Pay is a better benchmark. Are employers willing to pay substantial premiums for specific skills? Again, the current job market and income data are telling us, no, this is not common. But at some point, given a large pay differential, it becomes more economical for employers to train an employee missing particular skills rather than expect them to walk in from the street, even if that street is the entire internet.

This is one more element that is being lost in our abysmal job market. Not only are employers happy about not having to give employees raises and pay them decently, they can be so selective in hiring (if they hire at all) that training is an afterthought. It used to be that sending an employee to school was not unheard of, even for advanced degrees. Now it is entirely on the worker to get the skills needed, often through schools and training programs that leave them drowning in debt.

And the frictional employment picture is likewise closely related to the general job market. Friction is going to be dramatically different in good versus bad job markets. In good times, any warm body will do, and will be trained to do the work. In bad times, friction can extend out endlessly, to the point that a worker leaves the workforce entirely, as droves have done doing during this crisis. So these classes of unemployment are far, far less distinct than commonly thought, and all relate strongly back to the underlying strength of the job market and its driver, aggregate demand.

Thus it is doubly, even triply, important for the government to restore economic activity in slack times, so that the labor market isn't destroying workers and their families, and letting skills through the population rot.
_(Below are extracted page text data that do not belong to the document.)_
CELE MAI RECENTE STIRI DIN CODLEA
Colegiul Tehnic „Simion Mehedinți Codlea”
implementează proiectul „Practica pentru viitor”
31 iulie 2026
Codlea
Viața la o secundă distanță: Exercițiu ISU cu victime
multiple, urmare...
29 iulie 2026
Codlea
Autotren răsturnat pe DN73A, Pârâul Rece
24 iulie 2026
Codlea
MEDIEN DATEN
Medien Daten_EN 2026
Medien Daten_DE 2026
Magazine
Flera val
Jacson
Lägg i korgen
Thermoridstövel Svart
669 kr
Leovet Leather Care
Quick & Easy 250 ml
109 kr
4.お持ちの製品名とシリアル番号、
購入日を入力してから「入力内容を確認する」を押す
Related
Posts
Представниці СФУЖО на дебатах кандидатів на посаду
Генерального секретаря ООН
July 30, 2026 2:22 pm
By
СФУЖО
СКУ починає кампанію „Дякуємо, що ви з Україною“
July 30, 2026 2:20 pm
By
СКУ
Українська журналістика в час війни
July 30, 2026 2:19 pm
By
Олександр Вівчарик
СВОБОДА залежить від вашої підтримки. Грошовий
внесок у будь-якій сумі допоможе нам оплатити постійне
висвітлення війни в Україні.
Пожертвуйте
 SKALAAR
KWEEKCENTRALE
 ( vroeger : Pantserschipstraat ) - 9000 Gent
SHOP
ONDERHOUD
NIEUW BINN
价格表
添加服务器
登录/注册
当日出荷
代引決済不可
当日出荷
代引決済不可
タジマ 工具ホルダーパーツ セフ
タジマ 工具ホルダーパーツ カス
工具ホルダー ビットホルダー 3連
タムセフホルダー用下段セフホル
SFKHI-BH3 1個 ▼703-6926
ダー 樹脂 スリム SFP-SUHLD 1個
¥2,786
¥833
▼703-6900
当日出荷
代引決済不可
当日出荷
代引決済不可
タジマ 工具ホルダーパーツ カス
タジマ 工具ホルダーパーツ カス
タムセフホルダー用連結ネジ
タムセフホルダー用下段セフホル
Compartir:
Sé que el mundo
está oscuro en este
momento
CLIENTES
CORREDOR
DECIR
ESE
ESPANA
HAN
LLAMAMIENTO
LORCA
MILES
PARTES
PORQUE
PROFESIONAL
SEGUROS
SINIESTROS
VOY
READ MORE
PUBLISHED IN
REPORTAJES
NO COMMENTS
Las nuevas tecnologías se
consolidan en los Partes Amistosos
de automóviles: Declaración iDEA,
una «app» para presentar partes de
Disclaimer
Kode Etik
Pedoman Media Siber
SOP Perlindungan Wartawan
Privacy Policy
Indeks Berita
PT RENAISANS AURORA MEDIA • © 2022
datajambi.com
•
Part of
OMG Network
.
Such wastage is surely going to affect future economic prosperity and particularly our real capacity to care for the elderly and maintain other common services.


  • Is false hope better than no hope? And is reality hopeless? And the religious bias towards indoctrination ... why is this OK?
  • A small environmental success- getting the lead out.
  • Does GDP growth serve us, or do we serve GDP growth?
  • The median wage is down.
  • Bank lending is still anemic, especially in terms of productive investments. Monetary policy is clearly insufficient. And if you add this to declining public investment, and we are headed downhill.
  • A different cognitive style, or just not that bright?
  • Stephanie Kelton on why federal deficits are good.
  • Ditto from Paul Krugman. Who really serves future generations?
  • Why not deploy stop-and-frisk on the suits?
  • And tax them too.
  • Economic passage of the week:
"According to the Harvard study, most people believe that the top 20 percent of the country owns about half the nation’s wealth, and that the lower 60 percent combined, including the 20 percent in the middle, have only about 20 percent of the wealth.  A whopping 92 percent of Americans think this is out of whack; in the ideal distribution, they said, the lower 60 percent would have about half of the wealth, with the middle 20 percent of the people owning 20 percent of the wealth.What’s astonishing about this is how wrong Americans are about reality.  In fact, the bottom 80 percent owns only 7 percent of the nation’s wealth, and the top 1 percent hold more of the country’s wealth – 40 percent – than 9 out of 10 people think the top 20 percent should have.  The top 10 percent of earners take home half the income of the country; in 2012, the top 1 percent earned more than a fifth of U.S. income – the highest share since the government began collecting the data a century ago."